Your Motherboard has a PCI-E x16 slot so the card will run just fine.

Your Link for PSU is broken.

HD6670 is not a Power Hungry card so it may run on cheap stake PSU.


----------



## iSachin (Jul 24, 2012)

i've fixed link .. please check again


----------



## 101gamzer (Jul 24, 2012)

I would recommend you to get a good PSU because it is an important part of your PC and its only an one time investment so you could add a GPU later after you save up the money 
Get an Corsair CX430V2 @2.7k it will be much cheaper if you can get it locally 
then you can buy your GPU later on


----------



## CyberKID (Jul 24, 2012)

Can't say about the power output of the PSU. If in case, you buy the card, and the PSU isn't able to power up your system, you'll face frequent restarts. So, better play safe and, in my opinion, wait for some time, save up and get yourself a good PSU.


----------



## iSachin (Jul 24, 2012)

will there be diwali in my cabinet if my cheap psu doesnt support 6670 ???


----------



## CyberKID (Jul 24, 2012)

No, there will be no diwali in your cabby. just, it will be aftermath of diwali.
if your psu isn't capable of powering up all your components, your system will simply restart due to shortage of power,  nothing serious. But, please, in case you're considering going on to purchase a new psu, make sure it's a good brand. Make sure, you read this before going in for the purchase.
I've got two (one mine and other my brother's friend's) mobos fried by a zebronics 450 watt psu.


----------



## iSachin (Jul 24, 2012)

thanks cyberkid 
now i'll buy a good psu first and then i'll save for a mid range graphics card ..!


----------



## Flash (Jul 24, 2012)

iSachin said:


> will there be diwali in my cabinet if my cheap psu doesnt support 6670 ???
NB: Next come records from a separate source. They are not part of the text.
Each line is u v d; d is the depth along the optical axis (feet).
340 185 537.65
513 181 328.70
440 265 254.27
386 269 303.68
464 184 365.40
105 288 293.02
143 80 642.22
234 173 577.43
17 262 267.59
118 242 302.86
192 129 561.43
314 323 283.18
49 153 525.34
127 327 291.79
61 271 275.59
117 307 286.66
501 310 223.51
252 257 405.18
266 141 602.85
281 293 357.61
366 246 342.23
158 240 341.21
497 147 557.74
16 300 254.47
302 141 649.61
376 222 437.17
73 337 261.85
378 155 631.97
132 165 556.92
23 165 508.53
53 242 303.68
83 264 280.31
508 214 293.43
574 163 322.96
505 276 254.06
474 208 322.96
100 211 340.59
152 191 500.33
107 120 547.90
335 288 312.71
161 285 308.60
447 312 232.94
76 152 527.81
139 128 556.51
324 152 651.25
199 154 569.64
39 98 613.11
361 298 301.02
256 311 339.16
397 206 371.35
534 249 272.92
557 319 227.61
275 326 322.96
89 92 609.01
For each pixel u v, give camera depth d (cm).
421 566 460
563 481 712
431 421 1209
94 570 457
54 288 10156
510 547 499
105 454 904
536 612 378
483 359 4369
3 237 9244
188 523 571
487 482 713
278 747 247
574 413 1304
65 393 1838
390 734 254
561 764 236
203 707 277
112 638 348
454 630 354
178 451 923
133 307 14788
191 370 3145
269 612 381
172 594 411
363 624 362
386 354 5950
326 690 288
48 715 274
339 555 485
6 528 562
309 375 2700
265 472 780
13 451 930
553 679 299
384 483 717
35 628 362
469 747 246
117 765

Thats so funny. Low power PSU means 'you cant even celebrate diwali'.


----------



## CyberKID (Jul 24, 2012)

glad to be of help. yup, a psu is the most vital ORGAN of the computer system. it'll be good to purchase a good psu for now, save up, and get yourself a decent midrange GPU.
Anyways, best of luck for the purchase.



Gearbox said:


> Thats so funny. Low power PSU means 'you cant even celebrate diwali'.



by diwali he meant the system going off KABOOM......


----------